Reflexões sobre Cultura Alternativa

Artistas do projeto “All in One”

Recentemente, após receber diversas críticas por tocar um remix de funk na festa rave Boombay em Minas Gerais, o artista israelense Yanir Ohana, do projeto All in One, veio a público pedir desculpas e afirmar que não irá mais tocar a música. O caso reacendeu uma antiga questão sobre os conflitos em torno da “perda da vibe” das festas de psytrance.

Partindo da leitura de “A Cultura Global Psytrance e Aspectos da Cena Eletrônica de Brasília“, trabalho de Renato Macedo na UnB, “ao considerarmos os festivais de Psytrance como tendo uma proposta global de espiritualidade e celebração ritualística, passamos então a encontrar modificações locais da mesma.” As diferentes estéticas e vivências trazidas pelos grupos urbanos, especialmente quando associadas a diferentes classes sociais, transformam a cena e criam rearranjos.

Megarave quer colocar 8.000 para dançar – Folha de S. Paulo, São Paulo, sábado, 29 de agosto de 1998

No nosso país, com o surgimento das megaraves promovidas pelos núcleos paulistanos em meados de 1998, vemos a consolidação desses conflitos na cena. Ao mesmo tempo em que se propaga no discurso valores universais de paz, respeito, amor e união (PLUR), são reproduzidos valores capitalistas como empreendimentos lucrativos e discriminações sociais. “O crescimento do público não foi simplesmente um fenômeno de “natural crescimento de mercado”, foi resultado de estratégias específicas desenvolvidas por alguns dos organizadores dos eventos.”

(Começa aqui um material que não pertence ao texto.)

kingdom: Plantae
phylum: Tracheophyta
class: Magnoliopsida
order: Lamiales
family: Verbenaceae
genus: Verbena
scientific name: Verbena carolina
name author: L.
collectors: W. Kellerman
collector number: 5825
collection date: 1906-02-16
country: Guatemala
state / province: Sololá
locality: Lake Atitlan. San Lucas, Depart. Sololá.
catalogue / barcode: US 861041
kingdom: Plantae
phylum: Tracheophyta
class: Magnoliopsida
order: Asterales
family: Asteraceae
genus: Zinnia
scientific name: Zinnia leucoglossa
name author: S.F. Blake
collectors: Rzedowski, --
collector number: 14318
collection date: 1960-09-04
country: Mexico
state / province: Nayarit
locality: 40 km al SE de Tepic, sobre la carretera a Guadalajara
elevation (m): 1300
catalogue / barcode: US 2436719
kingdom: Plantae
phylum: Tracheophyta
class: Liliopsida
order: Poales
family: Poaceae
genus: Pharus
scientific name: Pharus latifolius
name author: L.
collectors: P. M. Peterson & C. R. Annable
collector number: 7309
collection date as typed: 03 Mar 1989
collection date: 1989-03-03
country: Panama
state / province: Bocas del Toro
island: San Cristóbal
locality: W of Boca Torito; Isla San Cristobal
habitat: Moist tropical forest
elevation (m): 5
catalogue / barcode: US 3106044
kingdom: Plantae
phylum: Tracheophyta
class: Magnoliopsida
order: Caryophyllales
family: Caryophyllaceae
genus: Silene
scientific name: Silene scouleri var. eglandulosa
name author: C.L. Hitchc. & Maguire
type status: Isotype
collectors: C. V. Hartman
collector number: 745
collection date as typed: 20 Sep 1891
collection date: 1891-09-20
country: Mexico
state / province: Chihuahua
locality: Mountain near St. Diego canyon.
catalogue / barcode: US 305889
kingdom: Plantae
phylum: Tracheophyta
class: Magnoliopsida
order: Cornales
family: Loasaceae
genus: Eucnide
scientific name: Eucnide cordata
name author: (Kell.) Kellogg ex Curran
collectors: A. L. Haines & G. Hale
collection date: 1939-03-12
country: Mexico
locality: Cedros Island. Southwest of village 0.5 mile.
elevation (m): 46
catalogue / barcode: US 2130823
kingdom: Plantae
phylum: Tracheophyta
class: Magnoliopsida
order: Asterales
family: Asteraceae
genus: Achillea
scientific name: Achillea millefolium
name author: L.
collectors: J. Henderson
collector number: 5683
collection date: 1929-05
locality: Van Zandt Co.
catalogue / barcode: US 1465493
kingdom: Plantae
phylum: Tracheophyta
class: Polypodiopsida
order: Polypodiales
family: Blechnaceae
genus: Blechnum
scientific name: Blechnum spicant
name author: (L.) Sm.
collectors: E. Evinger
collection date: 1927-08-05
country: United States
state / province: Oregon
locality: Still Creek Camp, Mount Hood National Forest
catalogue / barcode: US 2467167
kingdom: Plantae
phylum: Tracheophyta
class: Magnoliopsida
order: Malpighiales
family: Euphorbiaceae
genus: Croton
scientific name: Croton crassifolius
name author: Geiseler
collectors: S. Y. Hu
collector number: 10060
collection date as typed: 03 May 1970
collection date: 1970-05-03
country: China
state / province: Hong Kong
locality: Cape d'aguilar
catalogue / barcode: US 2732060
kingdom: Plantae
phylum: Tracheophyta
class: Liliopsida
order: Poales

Na dissertação “Festivais Psicodélicos na Era Planetária” (PUCSP, 2006), Ana Flávia Nogueira pondera que com o passar dos anos, os festivais se tornaram mais um atrativo disponível no mercado mundial, que associa experiências estéticas à espiritualidade. Assim, “o termo “alternativo”, utilizado para designar o movimento como dissociado dos interesses ou tendências dominantes, talvez seja inadequado, já que hoje esses eventos fazem parte da cultura de massa.” Para Ana Flávia, as contradições e paradoxos desse movimento musical expressam a vasta gama de fatores de uma sociedade exposta à globalização e às novas tecnologias digitais, consequentemente gerando novas formas de sociabilidade.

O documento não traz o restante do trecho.